[ACTIVITY]:
Within the entries below, find every line that has the string "water", then copy it.

[INPUT DATA]:
[Start of section]

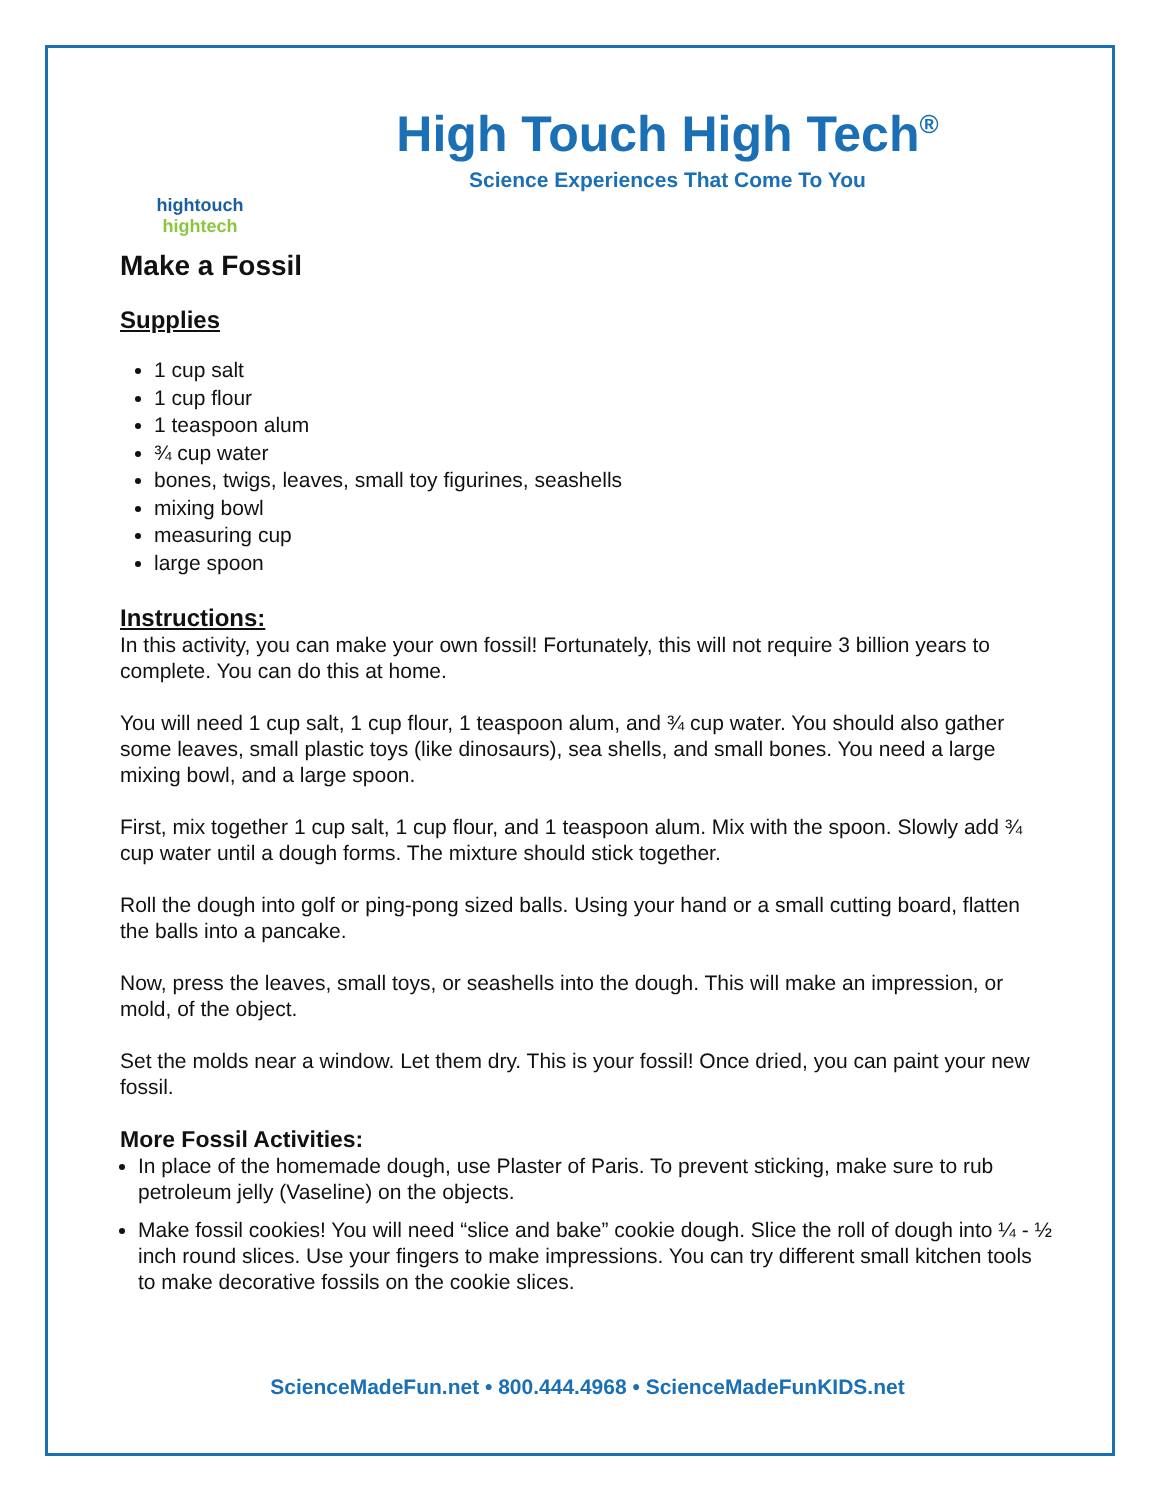hightouch hightech
High Touch High Tech<sup>®</sup>
Science Experiences That Come To You
Make a Fossil
Supplies
1 cup salt
1 cup flour
1 teaspoon alum
¾ cup water
bones, twigs, leaves, small toy figurines, seashells
mixing bowl
measuring cup
large spoon
Instructions:
In this activity, you can make your own fossil! Fortunately, this will not require 3 billion years to complete. You can do this at home.
You will need 1 cup salt, 1 cup flour, 1 teaspoon alum, and ¾ cup water. You should also gather some leaves, small plastic toys (like dinosaurs), sea shells, and small bones. You need a large mixing bowl, and a large spoon.
First, mix together 1 cup salt, 1 cup flour, and 1 teaspoon alum. Mix with the spoon. Slowly add ¾ cup water until a dough forms. The mixture should stick together.
Roll the dough into golf or ping-pong sized balls. Using your hand or a small cutting board, flatten the balls into a pancake.
Now, press the leaves, small toys, or seashells into the dough. This will make an impression, or mold, of the object.
Set the molds near a window. Let them dry. This is your fossil! Once dried, you can paint your new fossil.
More Fossil Activities:
In place of the homemade dough, use Plaster of Paris. To prevent sticking, make sure to rub petroleum jelly (Vaseline) on the objects.
Make fossil cookies! You will need “slice and bake” cookie dough. Slice the roll of dough into ¼ - ½ inch round slices. Use your fingers to make impressions. You can try different small kitchen tools to make decorative fossils on the cookie slices.
ScienceMadeFun.net • 800.444.4968 • ScienceMadeFunKIDS.net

[End of section]

[OUTPUT BELOW]:
¾ cup water
You will need 1 cup salt, 1 cup flour, 1 teaspoon alum, and ¾ cup water. You should also gather some leaves, small plastic toys (like dinosaurs), sea shells, and small bones. You need a large mixing bowl, and a large spoon.
First, mix together 1 cup salt, 1 cup flour, and 1 teaspoon alum. Mix with the spoon. Slowly add ¾ cup water until a dough forms. The mixture should stick together.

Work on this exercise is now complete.